§ **Exercise text**
Content starts

Open 4meta5 opened 5 years ago

4meta5 commented 5 years ago

s-kademlia proposes requiring that the hash of a node's public key should have a certain number of trailing (or leading) zeros. This is intended to make it difficult for nodes to generate many NodeIds and sybil attack the network, but, as discussed in the #3 and #7 , this isn't effective.

A static puzzle might look like:

    pub fn hard_generate(difficulty: usize) -> NodeId {
        loop {
            let new_id = NodeId::generate();
            let mut success = true;
            // default leading zeros
            for i in 0..difficulty {
                if new_id.discohash.get(i).unwrap() != &0u8 {
                    success = false;
                }
            }
            if success {
                return new_id;
            }
        }
    }

I've discussed what I don't like about this at length in the open pr(7); here are some of the main points

If we're just hashing public keys, then I can have a few machines doing that all the time to generate a set of public keys for which the respective hash maintains the requisite number of trailing zeros. Then, I can just sybil attack the network with the pre-generated set of public keys whenever I want.

Let's assume that it is provably difficult via benchmarking or hardware testing. This just means that normal nodes won't be able to generate a new NodeId in a reasonable amount of time and, if the puzzle is hard enough, it will restrict the network to the nodes that have the compute power to generate sets of keys and whoever they want to share their pre-generated keys with.

Content ends

§ **Data supplied**
Content starts

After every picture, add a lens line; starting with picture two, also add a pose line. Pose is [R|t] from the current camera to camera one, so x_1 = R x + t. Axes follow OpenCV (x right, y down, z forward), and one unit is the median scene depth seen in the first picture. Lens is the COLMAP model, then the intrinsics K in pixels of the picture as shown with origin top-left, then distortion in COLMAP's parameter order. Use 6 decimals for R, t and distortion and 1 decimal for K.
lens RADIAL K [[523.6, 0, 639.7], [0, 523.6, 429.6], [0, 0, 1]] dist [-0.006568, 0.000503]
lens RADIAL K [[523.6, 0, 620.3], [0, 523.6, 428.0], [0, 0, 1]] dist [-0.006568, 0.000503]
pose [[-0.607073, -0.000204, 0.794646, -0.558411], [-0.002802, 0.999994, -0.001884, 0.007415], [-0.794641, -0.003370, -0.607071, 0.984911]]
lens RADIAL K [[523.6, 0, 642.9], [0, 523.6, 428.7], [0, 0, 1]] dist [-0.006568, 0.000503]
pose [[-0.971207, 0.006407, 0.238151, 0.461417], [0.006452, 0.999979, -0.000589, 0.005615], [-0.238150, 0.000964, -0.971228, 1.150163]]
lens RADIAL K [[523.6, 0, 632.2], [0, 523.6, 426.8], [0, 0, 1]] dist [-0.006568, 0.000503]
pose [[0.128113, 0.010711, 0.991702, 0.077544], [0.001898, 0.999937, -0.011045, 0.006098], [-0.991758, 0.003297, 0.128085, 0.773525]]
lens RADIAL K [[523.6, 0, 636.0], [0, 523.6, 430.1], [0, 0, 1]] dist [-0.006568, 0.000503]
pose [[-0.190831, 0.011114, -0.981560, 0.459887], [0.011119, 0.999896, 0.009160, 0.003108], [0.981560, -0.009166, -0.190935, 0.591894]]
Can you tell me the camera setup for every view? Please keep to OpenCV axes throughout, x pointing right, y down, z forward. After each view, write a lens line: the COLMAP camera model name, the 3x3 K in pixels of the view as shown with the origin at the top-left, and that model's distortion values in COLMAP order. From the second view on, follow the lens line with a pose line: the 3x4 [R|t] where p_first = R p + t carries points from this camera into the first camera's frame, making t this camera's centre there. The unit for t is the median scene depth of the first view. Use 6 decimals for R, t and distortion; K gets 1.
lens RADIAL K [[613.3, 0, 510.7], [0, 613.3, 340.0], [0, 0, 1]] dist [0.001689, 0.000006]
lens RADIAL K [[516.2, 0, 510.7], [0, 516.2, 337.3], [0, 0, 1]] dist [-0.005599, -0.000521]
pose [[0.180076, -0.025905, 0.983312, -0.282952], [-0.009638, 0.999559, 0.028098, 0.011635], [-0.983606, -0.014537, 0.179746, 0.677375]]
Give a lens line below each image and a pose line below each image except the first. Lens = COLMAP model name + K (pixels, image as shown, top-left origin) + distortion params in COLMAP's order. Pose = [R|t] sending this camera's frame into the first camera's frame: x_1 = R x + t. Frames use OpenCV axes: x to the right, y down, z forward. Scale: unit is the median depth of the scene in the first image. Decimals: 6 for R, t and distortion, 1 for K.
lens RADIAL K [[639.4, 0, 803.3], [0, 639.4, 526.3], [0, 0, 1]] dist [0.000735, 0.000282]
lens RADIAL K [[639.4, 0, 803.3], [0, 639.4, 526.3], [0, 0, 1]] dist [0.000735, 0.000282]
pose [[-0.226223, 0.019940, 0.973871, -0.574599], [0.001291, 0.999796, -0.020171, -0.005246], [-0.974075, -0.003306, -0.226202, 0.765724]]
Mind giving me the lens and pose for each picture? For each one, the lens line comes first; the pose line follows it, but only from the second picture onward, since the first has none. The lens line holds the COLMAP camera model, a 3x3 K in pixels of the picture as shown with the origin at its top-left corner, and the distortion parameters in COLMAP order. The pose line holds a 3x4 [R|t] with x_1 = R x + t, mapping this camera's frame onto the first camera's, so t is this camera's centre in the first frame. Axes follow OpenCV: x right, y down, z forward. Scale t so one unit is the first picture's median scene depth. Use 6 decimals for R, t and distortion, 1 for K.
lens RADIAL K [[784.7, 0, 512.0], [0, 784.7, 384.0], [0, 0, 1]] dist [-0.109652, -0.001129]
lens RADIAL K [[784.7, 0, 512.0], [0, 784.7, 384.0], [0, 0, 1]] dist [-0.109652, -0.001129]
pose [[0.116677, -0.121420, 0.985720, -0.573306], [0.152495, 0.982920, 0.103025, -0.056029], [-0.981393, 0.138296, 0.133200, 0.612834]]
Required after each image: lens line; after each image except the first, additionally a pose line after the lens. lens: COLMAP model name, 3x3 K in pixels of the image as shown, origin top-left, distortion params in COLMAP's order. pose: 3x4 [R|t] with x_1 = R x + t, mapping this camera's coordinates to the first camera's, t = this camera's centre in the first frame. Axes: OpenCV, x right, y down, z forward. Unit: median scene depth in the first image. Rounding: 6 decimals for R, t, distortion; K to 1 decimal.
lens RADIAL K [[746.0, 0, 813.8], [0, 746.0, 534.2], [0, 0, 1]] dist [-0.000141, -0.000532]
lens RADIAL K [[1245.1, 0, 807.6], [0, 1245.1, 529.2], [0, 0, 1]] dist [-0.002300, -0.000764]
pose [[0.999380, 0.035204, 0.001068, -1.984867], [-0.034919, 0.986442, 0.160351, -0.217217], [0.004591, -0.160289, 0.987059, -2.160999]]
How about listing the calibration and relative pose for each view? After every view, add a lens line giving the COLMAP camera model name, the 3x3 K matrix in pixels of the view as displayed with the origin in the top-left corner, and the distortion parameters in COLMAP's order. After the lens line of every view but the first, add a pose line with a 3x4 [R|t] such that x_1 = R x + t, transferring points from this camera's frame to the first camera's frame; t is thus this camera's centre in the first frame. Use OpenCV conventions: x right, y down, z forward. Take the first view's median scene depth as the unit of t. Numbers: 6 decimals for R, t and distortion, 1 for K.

Content ends

§ **Work to complete**
1. Change "public key" to "signing key" in the s-kademlia comment from "Open 4meta5 opened" to "this isn't effective.", and write out that passage.
2. Go on with the s-kademlia comment, picking up after its final sentence.
The lines after the s-kademlia comment can be ignored.

§ **List of answers**
1.
Open 4meta5 opened 5 years ago

4meta5 commented 5 years ago

s-kademlia proposes requiring that the hash of a node's signing key should have a certain number of trailing (or leading) zeros. This is intended to make it difficult for nodes to generate many NodeIds and sybil attack the network, but, as discussed in the #3 and #7 , this isn't effective.

2.
The proposed solution encourages hashing shared state that changes over time. This would require consensus, but that consensus need not be built on this DHT. If we treat the blockchain as primitive, then we can use it to limit NodeId generation -- it is possible to set rules on-chain to enforce a limited number of new members within a certain number of blocks. One method for issuing new membership could bias these decisions to existing members, see next comment (but this is not the only approach I have in mind)

I'm leaning towards using the blockchain to limit the number of nodes joining. The existing membership set might be tracked on-chain. Each member might be endowed with the ability to sponsor a quota number of new members every JoinPeriod: BlockNumber.

@troublescooter thoughts?

troublescooter commented 5 years ago

I'm not opposed to experimentation, but think rough specifications are a laudable goal to scout where we're heading. Another dht called Pastry was partially proven correct in TLA https://hal.inria.fr/hal-00768812/file/paper.pdf

I think this is the route we should be taking, and leave Sybil-resistance to be a bridge to be crossed when necessary. Afaik there's no significant coupling with the rest of the system that would invalidate a specification for the rest.